RELIGIÓN: Es la virtud por la que el hombre ofrece a Dios el culto debido y se somete a El como su Señor (Cf. II-II, 81).
En general, “damos culto a las personas que honramos, recordamos o visitamos con frecuencia” (II-II, 81, 1, rta 4). Pero esto se da especialmente con Dios, por ser “primer principio de la creación y gobierno de las cosas” (II-II, 81, 3, c).
La religión cumple gustosa y alegremente la bella obligación de honrar a Dios, “haciendo de la necesidad virtud, y cumpliendo voluntariamente su deber” (II-II, 81, 2, rta 2).

El hijo honra a su padre… pero si yo soy Padre ¿dónde está mi honor? (Mal 1, 6). 

Como la santidad, la religión implica dos cosas. Primero, la pureza interior, por la que “nuestra mente se separa de las cosas inferiores para que pueda unirse al ser supremo… sin pureza no hay unión posible de nuestra mente con Dios” (II-II, 81, 8, c). Segundo, la firmeza en la unión con Dios, esto es, “la firme aplicación que el hombre hace de su mente y sus actos a Dios” (II-II, 81, 8, c).

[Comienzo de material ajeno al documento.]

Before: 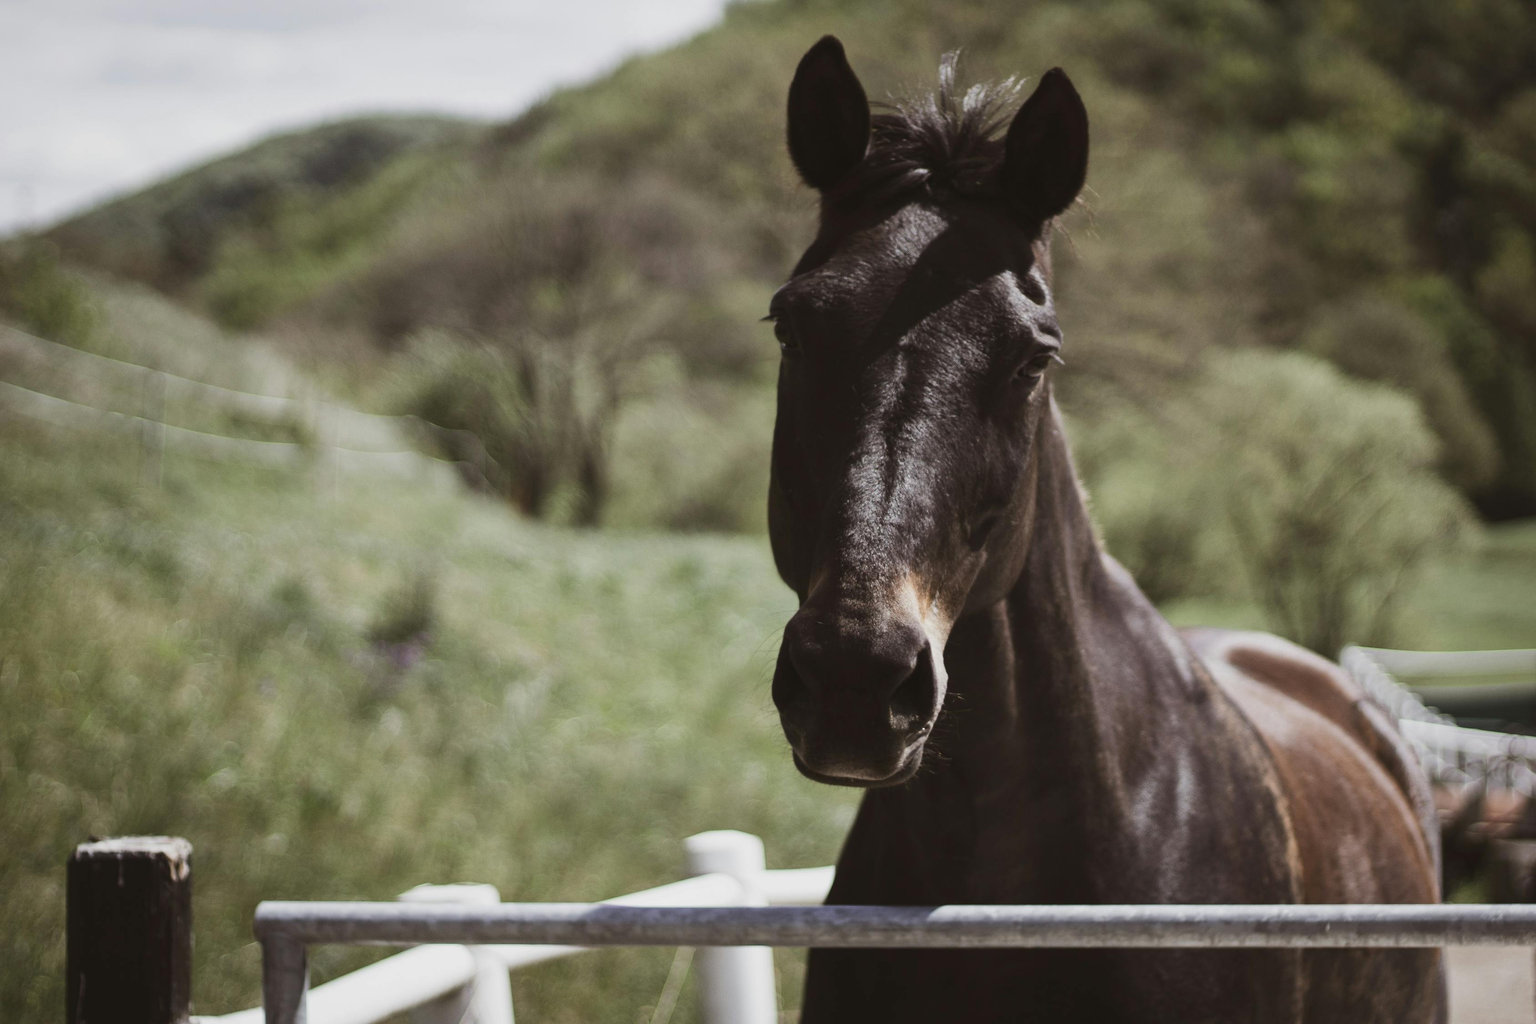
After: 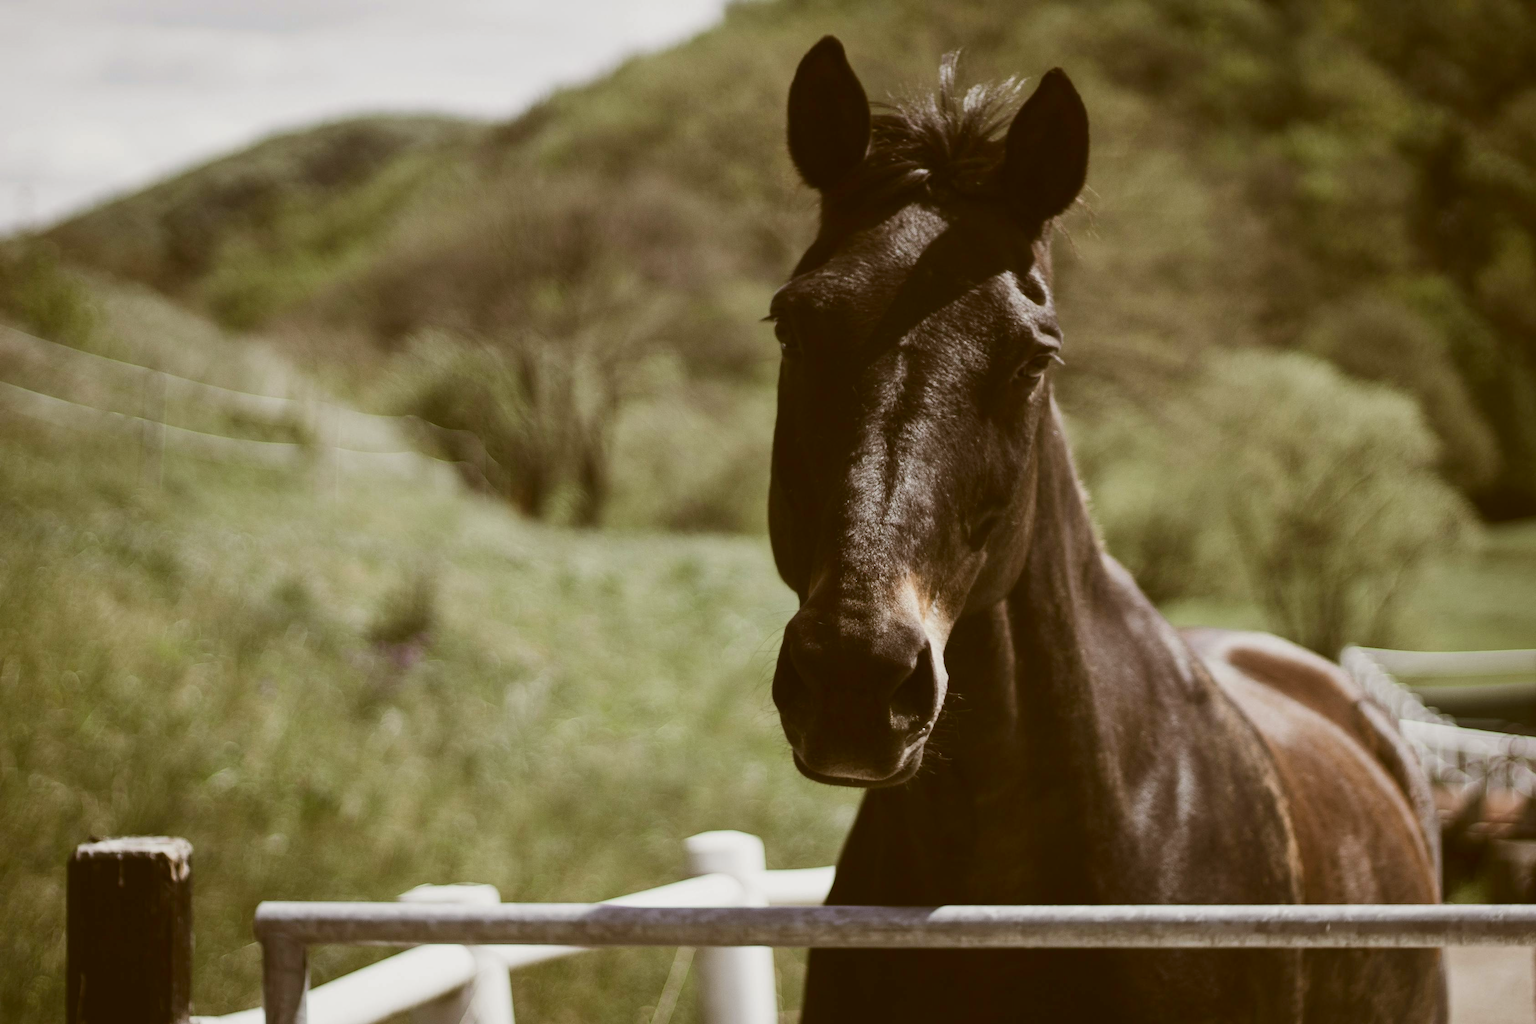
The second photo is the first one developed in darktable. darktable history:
color correction: highlights a* -0.468, highlights b* 0.181, shadows a* 4.8, shadows b* 20.16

Tengo la certeza de que ni la muerte ni la vida podrá separarnos del amor de Dios (Rom 8, 38-39). 

Actos interiores y exteriores
“A Dios se le honra… no solo con actos interiores, sino también con actos exteriores” (II-II, 81, 7, sc). “El alma humana necesita para su unión con Dios ser llevada como de la mano por las cosas sensibles…. Por eso es necesario que en el culto divino nos sirvamos de elementos corporales para que, a manera de signos, exciten la mente humana a la práctica de los actos espirituales con los que ella se une a Dios. Por consiguiente, la religión considera, de hecho, los actos interiores como principales y adecuados; a los exteriores, en cambio, los tiene por secundarios y subordinados a los interiores” (II-II, 81, 7, c).
            Los actos exteriores no se ofrecen a Dios como si El tuviese necesidad de ellos… Se le ofrecen como símbolos de los actos interiores y espirituales, que son los que por sí mismos Dios acepta. Por eso dice San Agustín…: El sacrificio visible es un sacramento, es decir, una señal sagrada del sacrificio invisible” (II-II, 81, 7, rta 2).

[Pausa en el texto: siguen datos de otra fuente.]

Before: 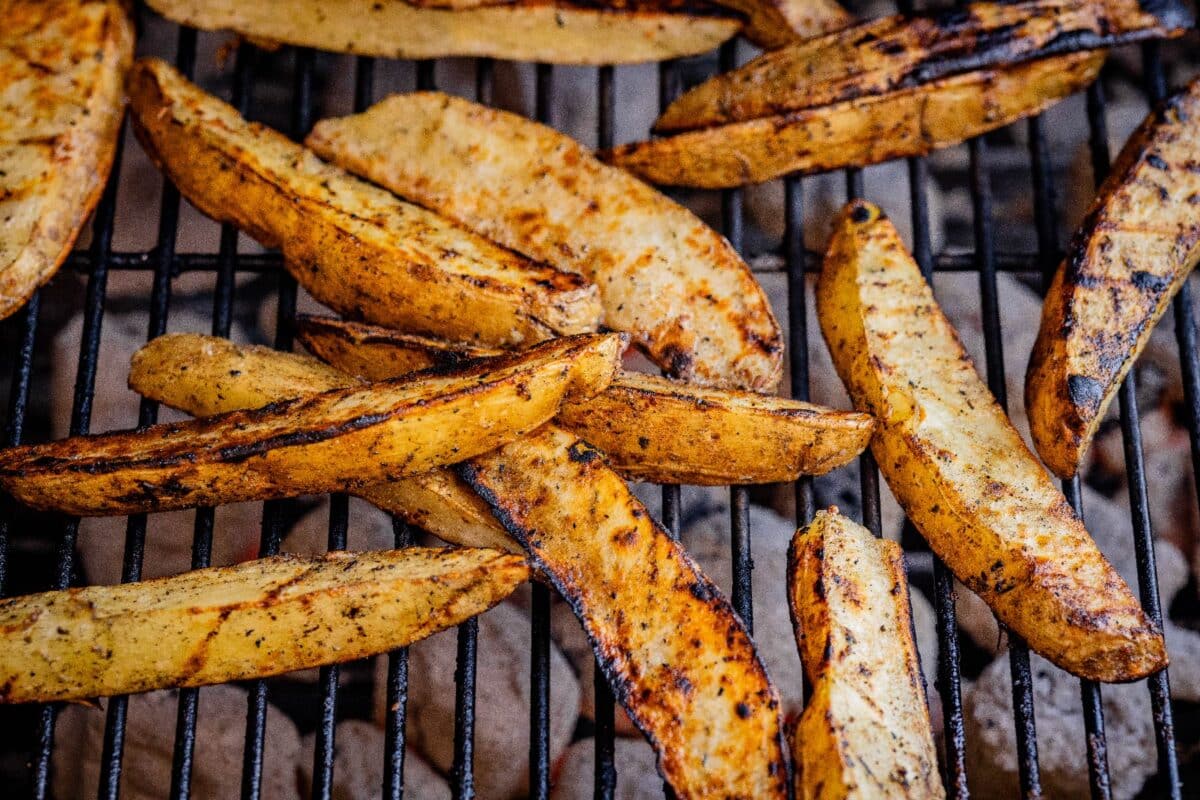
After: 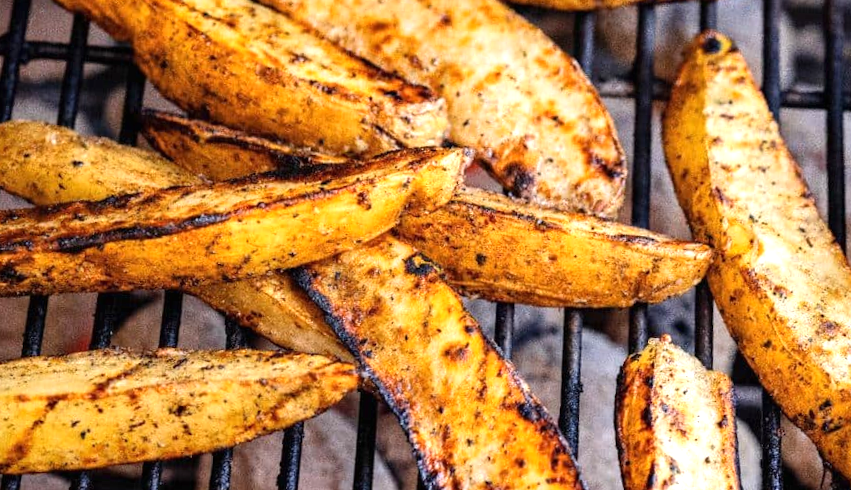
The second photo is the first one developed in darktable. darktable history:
crop and rotate: angle -3.68°, left 9.893%, top 20.862%, right 12.503%, bottom 12.103%
exposure: black level correction 0, exposure 0.698 EV, compensate highlight preservation false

Mi corazón y mi carne se gozan por el Dios vivo (Salmo 83, 3)

Actos propios e imperados
Además de la distinción entre actos interiores y exteriores, podemos distinguir en la religión otros dos tipos de actos. Unos, los propios, por los que el hombre se ordena exclusivamente a Dios; estos “son muchos: dar culto, servir, hacer votos, orar, sacrificar, y no pocos más por el estilo” (II-II, 81, 3, Obj 2). “Otros, los que realiza por medio de las virtudes, sobre las que impera, ordenándolos al honor divino…según esto, el visitar huérfanos y viudas en sus tribulaciones, es acto emanado de la misericordia, y acto imperado por la religión” (II-II, 81, 1, rta 1). Todas las virtudes pueden realizarse para la gloria de Dios.
Con un mismo acto religioso el hombre da culto a Dios y lo sirve, como signo de la sujeción a El. “A estos dos actos se reducen cuantos se atribuyen a la religión, ya que con todos ellos el hombre da testimonio de la excelencia divina y de sumisión a Dios; en unos casos, poniendo algo de su parte; en otros, participando de algún bien divino” (II-II, 81, 3, rta 2).

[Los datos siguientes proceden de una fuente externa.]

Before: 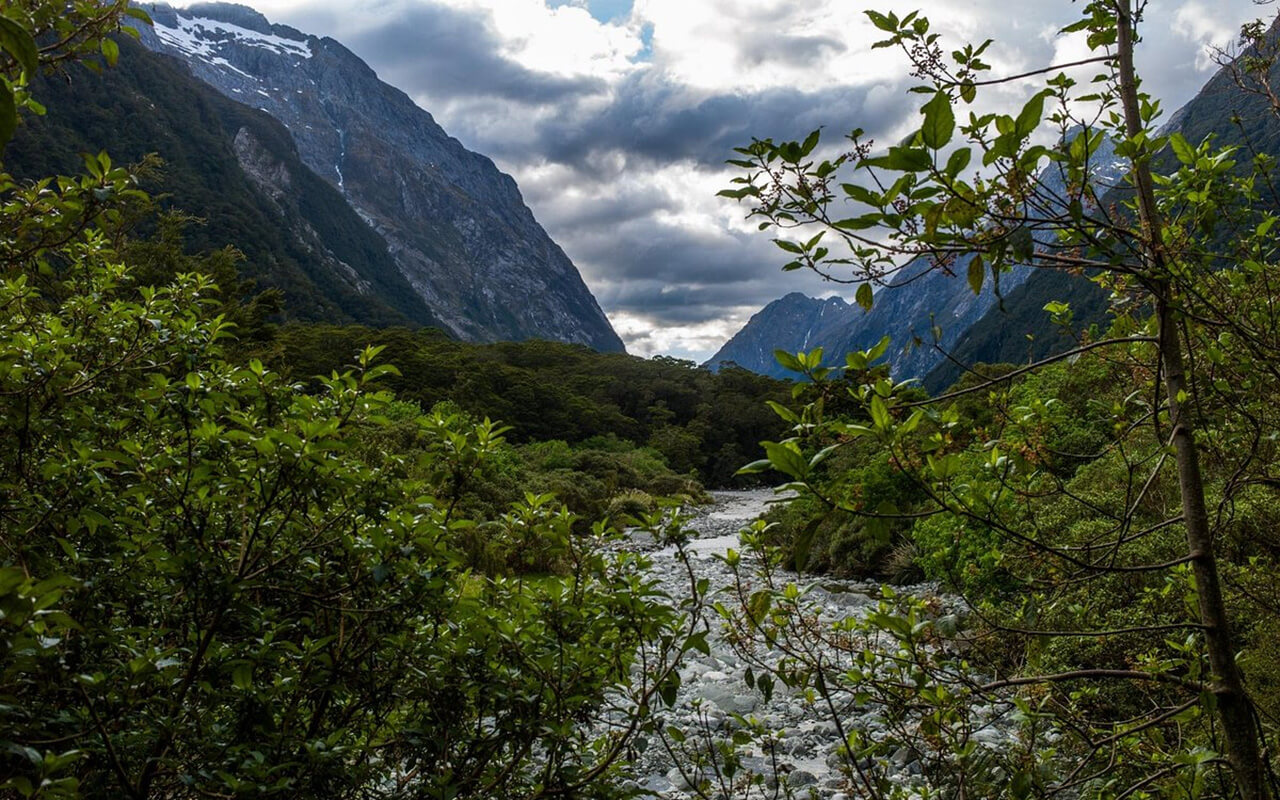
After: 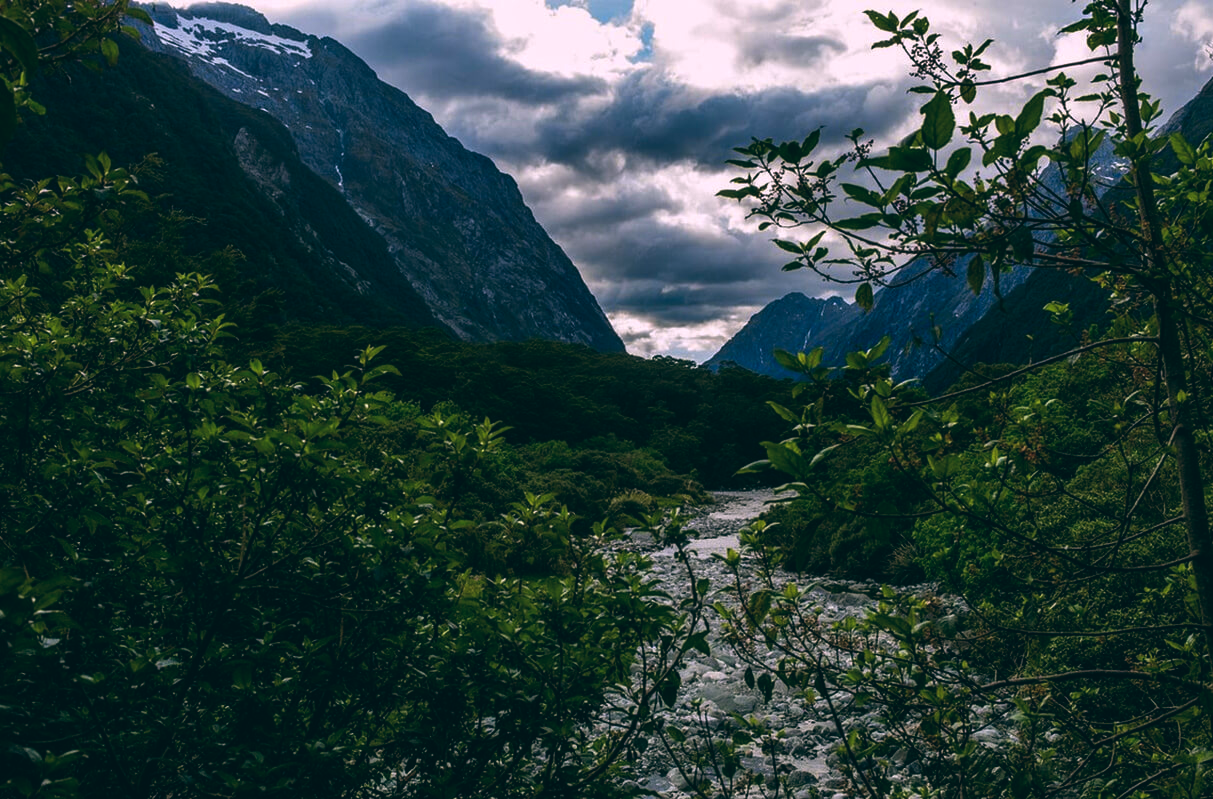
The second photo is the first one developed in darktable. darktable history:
color balance: lift [1.016, 0.983, 1, 1.017], gamma [0.78, 1.018, 1.043, 0.957], gain [0.786, 1.063, 0.937, 1.017], input saturation 118.26%, contrast 13.43%, contrast fulcrum 21.62%, output saturation 82.76%
crop and rotate: right 5.167%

La religión pura e inmaculada ante nuestro Dios y Padre consiste en visitar a los huérfanos y a las viudas en sus tribulaciones y conservarse sin mancha en este mundo (Sant 1, 27).

Las imágenes religiosas
“No se da culto religioso a las imágenes por lo que son en sí, como cosas, sino en cuanto que las consideramos exclusivamente como imágenes que nos llevan al Dios encarnado. Nuestra devoción, por consiguiente, a una imagen, en cuanto imagen, no termina en ella, sino que va dirigida a lo que ella representa” (II-II, 81, 3, rta 3).

Vicios contrarios

Como vicios contrarios a la religión tenemos por defecto, la irreligiosidad, por la que se desprecia el culto debido a Dios y se omiten los actos religiosos. Y por exceso, la superstición, cuando se da culto “a quién no se debe, o cuando no se debe, o de algún otro modo inconveniente” (II-II, 81, 5, rta 3).

PRUDENCIA


PRUDENCIA: Es la virtud que rectifica la razón para el buen obrar (Cf. II-II, 47). Prevé el futuro a través del presente y del pasado; “aconseja, juzga e impera con rectitud en orden al fin bueno de toda la vida” (II-II, 47, 13, c). Por todo esto se dice que el prudente es que el que ve de lejos (Cf. II-II, 47, 1).

¿Quién es el servidor fiel y prudente, a quién el Señor ha puesto al frente de su personal, para distribuir el alimento en el momento oportuno? (Mt 24, 45).

Tipos de prudencia
“La prudencia abarca, no solamente el bien particular de un solo hombre, sino el bien común de la multitud” (II-II, 47, 10)[1]. Según el bien al cual se dirige la prudencia, tenemos sus distintos tipos: “la prudencia propiamente dicha, ordenada al bien personal particular; la prudencia económica, ordenada al bien común de la casa o de la familia, y la prudencia política, ordenada al bien común de la ciudad o de la nación” (II-II, 47, 11, c).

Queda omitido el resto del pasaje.